-- Work to be completed --
Starting at the first line of the data below, retype every line up to and including the one containing "left elbow: (394, 375)".

━━━ Input data ━━━

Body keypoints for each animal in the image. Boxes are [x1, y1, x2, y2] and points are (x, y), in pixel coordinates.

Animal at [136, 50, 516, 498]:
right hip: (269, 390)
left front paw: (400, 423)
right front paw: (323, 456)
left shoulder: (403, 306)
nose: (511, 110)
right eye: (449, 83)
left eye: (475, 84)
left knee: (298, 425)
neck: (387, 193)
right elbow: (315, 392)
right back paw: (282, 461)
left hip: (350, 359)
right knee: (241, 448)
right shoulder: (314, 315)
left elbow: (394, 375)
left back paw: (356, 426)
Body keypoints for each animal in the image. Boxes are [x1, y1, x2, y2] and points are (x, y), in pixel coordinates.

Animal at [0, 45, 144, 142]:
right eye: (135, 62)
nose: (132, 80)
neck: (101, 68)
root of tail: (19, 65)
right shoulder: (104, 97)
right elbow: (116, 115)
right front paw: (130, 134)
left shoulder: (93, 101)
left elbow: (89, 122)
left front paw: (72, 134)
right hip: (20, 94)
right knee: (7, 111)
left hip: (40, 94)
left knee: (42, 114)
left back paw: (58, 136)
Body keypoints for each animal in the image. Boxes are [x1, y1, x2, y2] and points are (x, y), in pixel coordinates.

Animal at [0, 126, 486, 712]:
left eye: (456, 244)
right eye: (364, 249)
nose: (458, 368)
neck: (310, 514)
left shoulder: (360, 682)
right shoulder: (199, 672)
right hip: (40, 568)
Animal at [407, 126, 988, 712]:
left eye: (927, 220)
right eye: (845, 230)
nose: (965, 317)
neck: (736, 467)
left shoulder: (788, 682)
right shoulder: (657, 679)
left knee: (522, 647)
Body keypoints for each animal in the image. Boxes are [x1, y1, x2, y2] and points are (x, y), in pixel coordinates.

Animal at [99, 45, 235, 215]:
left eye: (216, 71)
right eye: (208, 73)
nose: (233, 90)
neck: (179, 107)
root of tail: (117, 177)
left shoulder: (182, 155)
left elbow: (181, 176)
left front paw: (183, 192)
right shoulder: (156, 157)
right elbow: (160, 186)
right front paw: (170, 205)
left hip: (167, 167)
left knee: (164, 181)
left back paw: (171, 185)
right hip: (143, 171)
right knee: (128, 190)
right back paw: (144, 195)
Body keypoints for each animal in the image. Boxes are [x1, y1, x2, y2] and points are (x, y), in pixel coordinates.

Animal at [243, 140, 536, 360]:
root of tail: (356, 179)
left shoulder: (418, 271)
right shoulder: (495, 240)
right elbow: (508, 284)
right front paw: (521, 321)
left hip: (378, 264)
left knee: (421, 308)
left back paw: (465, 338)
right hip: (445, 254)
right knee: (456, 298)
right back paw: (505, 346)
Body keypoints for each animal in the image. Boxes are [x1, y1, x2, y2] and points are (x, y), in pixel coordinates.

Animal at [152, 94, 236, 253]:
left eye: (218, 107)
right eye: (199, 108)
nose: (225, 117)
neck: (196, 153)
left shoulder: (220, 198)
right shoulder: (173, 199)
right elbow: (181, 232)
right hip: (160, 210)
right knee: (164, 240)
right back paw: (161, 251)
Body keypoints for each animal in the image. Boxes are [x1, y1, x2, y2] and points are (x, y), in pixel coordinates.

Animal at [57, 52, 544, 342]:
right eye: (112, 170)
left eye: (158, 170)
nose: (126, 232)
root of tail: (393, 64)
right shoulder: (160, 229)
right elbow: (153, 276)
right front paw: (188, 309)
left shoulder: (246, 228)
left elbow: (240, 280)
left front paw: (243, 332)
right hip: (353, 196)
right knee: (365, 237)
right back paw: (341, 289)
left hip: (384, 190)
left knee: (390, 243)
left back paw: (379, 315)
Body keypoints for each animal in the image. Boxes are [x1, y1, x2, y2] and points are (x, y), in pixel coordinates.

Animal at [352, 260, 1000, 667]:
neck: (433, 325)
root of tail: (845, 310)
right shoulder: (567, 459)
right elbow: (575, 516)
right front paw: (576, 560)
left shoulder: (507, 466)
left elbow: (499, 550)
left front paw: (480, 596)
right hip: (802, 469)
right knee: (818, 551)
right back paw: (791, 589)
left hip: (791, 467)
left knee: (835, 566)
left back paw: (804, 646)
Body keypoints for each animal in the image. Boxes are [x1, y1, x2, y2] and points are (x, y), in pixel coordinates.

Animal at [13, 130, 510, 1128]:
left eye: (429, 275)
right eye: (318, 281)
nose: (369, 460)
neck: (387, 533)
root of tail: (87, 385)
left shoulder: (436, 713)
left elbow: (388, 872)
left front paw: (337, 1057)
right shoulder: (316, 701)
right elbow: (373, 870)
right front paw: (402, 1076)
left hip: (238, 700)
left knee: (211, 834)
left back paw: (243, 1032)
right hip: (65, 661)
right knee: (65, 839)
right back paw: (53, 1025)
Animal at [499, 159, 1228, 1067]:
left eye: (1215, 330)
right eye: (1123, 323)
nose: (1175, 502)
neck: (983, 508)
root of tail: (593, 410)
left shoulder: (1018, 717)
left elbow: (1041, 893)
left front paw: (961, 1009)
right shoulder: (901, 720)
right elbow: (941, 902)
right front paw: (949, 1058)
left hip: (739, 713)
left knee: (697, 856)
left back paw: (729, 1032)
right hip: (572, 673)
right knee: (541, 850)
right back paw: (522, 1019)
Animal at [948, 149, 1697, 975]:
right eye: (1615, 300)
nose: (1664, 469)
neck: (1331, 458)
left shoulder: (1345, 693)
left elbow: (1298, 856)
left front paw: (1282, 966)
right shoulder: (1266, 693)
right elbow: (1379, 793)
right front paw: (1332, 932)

━━━

-- Solved problem --
Body keypoints for each animal in the image. Boxes are [x1, y1, x2, y2] and points are (x, y), in pixel coordinates.

Animal at [136, 50, 516, 498]:
right hip: (269, 390)
left front paw: (400, 423)
right front paw: (323, 456)
left shoulder: (403, 306)
nose: (511, 110)
right eye: (449, 83)
left eye: (475, 84)
left knee: (298, 425)
neck: (387, 193)
right elbow: (315, 392)
right back paw: (282, 461)
left hip: (350, 359)
right knee: (241, 448)
right shoulder: (314, 315)
left elbow: (394, 375)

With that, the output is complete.